Module 3: Chronic disease and heat



Asthma affects many patients differently, particularly during the heat. Some patients may experience heightened symptoms during weather changes, such as during the transition from winter into spring and summer, temporary changes in temperature, for example when moving from a hot humid day outside and into a cool building, and allergy triggers. Viral illness may also contribute. Heat does not necessarily cause different symptoms to normal; however, it is important for asthma patients to understand what their triggers are 26.
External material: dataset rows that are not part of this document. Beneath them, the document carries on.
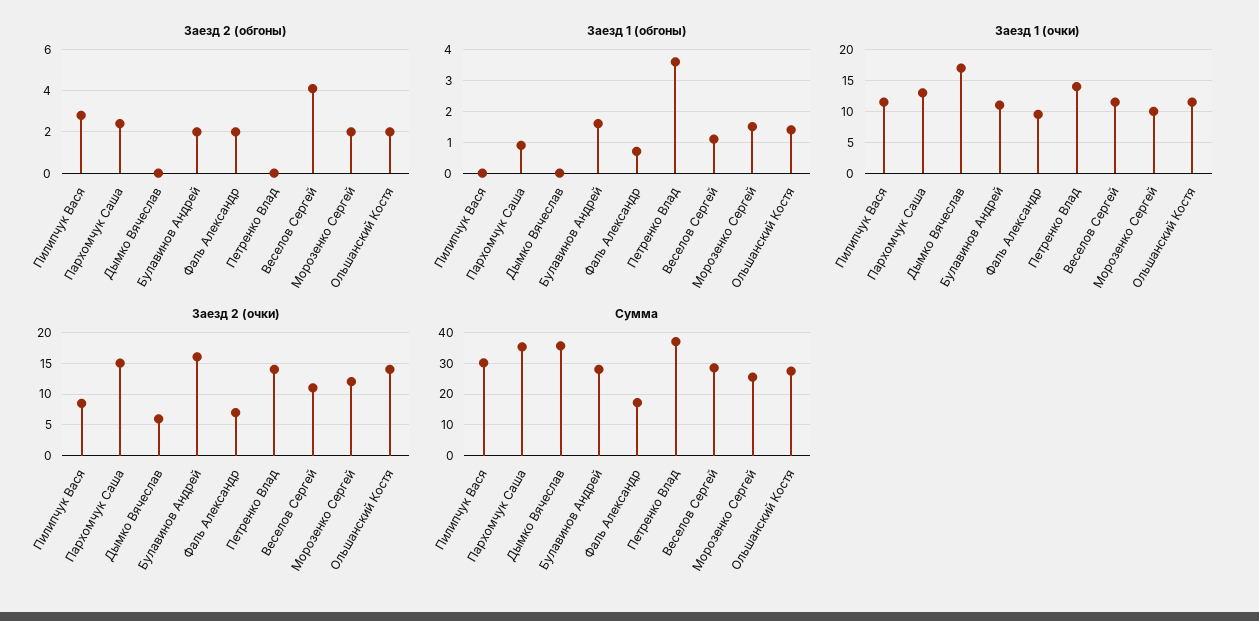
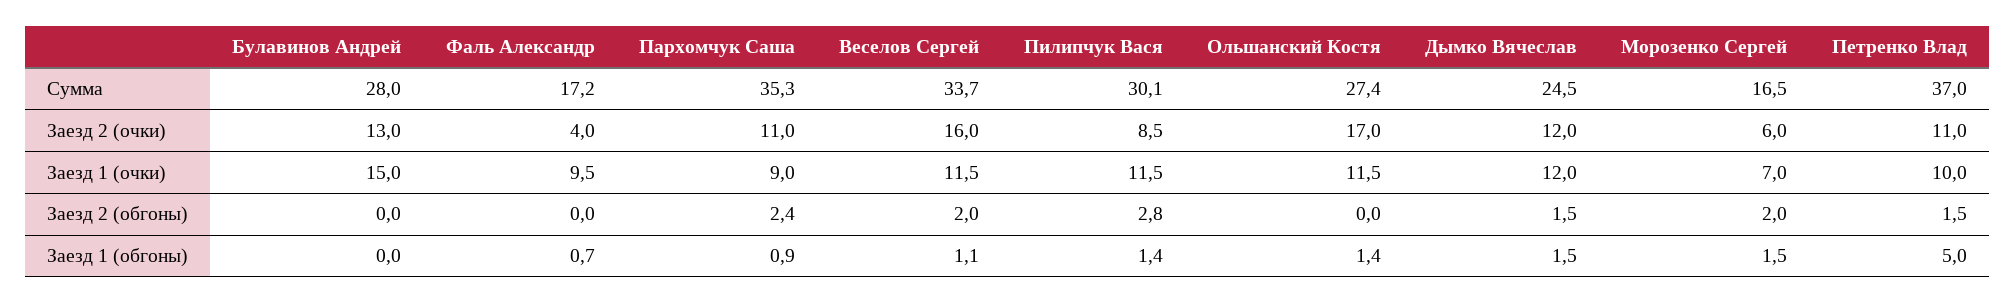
  {
    "Заезд 2 (обгоны)": {
      "Пилипчук Вася": 2.8,
      "Пархомчук Саша": 2.4,
-     "Дымко Вячеслав": 0,
+     "Дымко Вячеслав": 1.5,
-     "Булавинов Андрей": 2,
+     "Булавинов Андрей": 0,
-     "Фаль Александр": 2,
+     "Фаль Александр": 0,
-     "Петренко Влад": 0,
+     "Петренко Влад": 1.5,
-     "Веселов Сергей": 4,
+     "Веселов Сергей": 2,
      "Морозенко Сергей": 2,
-     "Ольшанский Костя": 2
+     "Ольшанский Костя": 0
    },
    "Заезд 1 (обгоны)": {
-     "Пилипчук Вася": 0,
+     "Пилипчук Вася": 1.4,
      "Пархомчук Саша": 0.9,
-     "Дымко Вячеслав": 0,
+     "Дымко Вячеслав": 1.5,
-     "Булавинов Андрей": 1.5,
+     "Булавинов Андрей": 0,
      "Фаль Александр": 0.7,
-     "Петренко Влад": 3.5,
+     "Петренко Влад": 5,
      "Веселов Сергей": 1.1,
      "Морозенко Сергей": 1.5,
      "Ольшанский Костя": 1.4
    },
    "Заезд 1 (очки)": {
      "Пилипчук Вася": 11.5,
-     "Пархомчук Саша": 13,
+     "Пархомчук Саша": 9,
-     "Дымко Вячеслав": 17,
+     "Дымко Вячеслав": 12,
-     "Булавинов Андрей": 11,
+     "Булавинов Андрей": 15,
      "Фаль Александр": 9.5,
-     "Петренко Влад": 14,
+     "Петренко Влад": 10,
      "Веселов Сергей": 11.5,
-     "Морозенко Сергей": 10,
+     "Морозенко Сергей": 7,
      "Ольшанский Костя": 11.5
    },
    "Заезд 2 (очки)": {
      "Пилипчук Вася": 8.5,
-     "Пархомчук Саша": 15,
+     "Пархомчук Саша": 11,
-     "Дымко Вячеслав": 6,
+     "Дымко Вячеслав": 12,
-     "Булавинов Андрей": 16,
+     "Булавинов Андрей": 13,
-     "Фаль Александр": 7,
+     "Фаль Александр": 4,
-     "Петренко Влад": 14,
+     "Петренко Влад": 11,
-     "Веселов Сергей": 11,
+     "Веселов Сергей": 16,
-     "Морозенко Сергей": 12,
+     "Морозенко Сергей": 6,
-     "Ольшанский Костя": 14
+     "Ольшанский Костя": 17
    },
    "Сумма": {
      "Пилипчук Вася": 30.1,
      "Пархомчук Саша": 35.3,
-     "Дымко Вячеслав": 36,
+     "Дымко Вячеслав": 24.5,
      "Булавинов Андрей": 28,
      "Фаль Александр": 17.2,
      "Петренко Влад": 37,
-     "Веселов Сергей": 28,
+     "Веселов Сергей": 33.7,
-     "Морозенко Сергей": 26,
+     "Морозенко Сергей": 16.5,
      "Ольшанский Костя": 27.4
    }
  }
Visit the National Asthma Council Australia website for information on asthma action plans, education programs, and videos on using asthma devices:

Thunderstorm asthma

Thunderstorm asthma events occur when high levels of grass pollen in the air coincide with a certain type of thunderstorm. When this air is breathed into the lungs, it can trigger an asthma flare-up or attack 27.
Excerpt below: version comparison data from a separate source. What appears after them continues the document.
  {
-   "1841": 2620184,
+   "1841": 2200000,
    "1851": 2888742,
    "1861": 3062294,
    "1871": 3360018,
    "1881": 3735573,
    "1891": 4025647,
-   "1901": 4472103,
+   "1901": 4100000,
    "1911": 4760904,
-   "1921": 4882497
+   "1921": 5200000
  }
People most at risk of thunderstorm asthma are thought to have:

  • a history of asthma
  • undiagnosed asthma
  • seasonal allergic rhinitis
  • rye grass/pollen allergy28

General practices are an essential part of the emergency response to thunderstorm asthma as they can help to prevent hospital admissions and unnecessary deaths.  During the 2016 thunderstorm asthma event in Victoria, GPs managed an additional 8,940 – 13,689 asthma-related cases and therefore prevented further strain on emergency departments 29.
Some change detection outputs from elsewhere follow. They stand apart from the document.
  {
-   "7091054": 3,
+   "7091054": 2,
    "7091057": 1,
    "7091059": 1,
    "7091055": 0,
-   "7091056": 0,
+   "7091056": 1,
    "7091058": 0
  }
The RACGP has published a fact sheet and media release on the risk factors for thunderstorm asthma. 

Preparing your practice

In the lead up to late spring and summer, your practice can prepare by:

  • securing sufficient supply of in-date reliever medication and spacers on site
  • ensuring that all staff, both clinical and non-clinical, are trained in asthma first-aid (further information can be found at the National Asthma Council website)
  • ensuring clinical staff are up to date with acute asthma management
  • monitoring local health department websites and the Bureau of Meteorology website for alerts and updates on whether there is a high risk for thunderstorm asthma
  • considering how your practice would respond to a surge in patients
  • identifying potential at-risk patients and communicating targeted messages to them (ie asthmatics, older people etc.)
  • planning for staff absences, ensuring staff contact details are up-to-date and staff allergies and asthma status are recorded.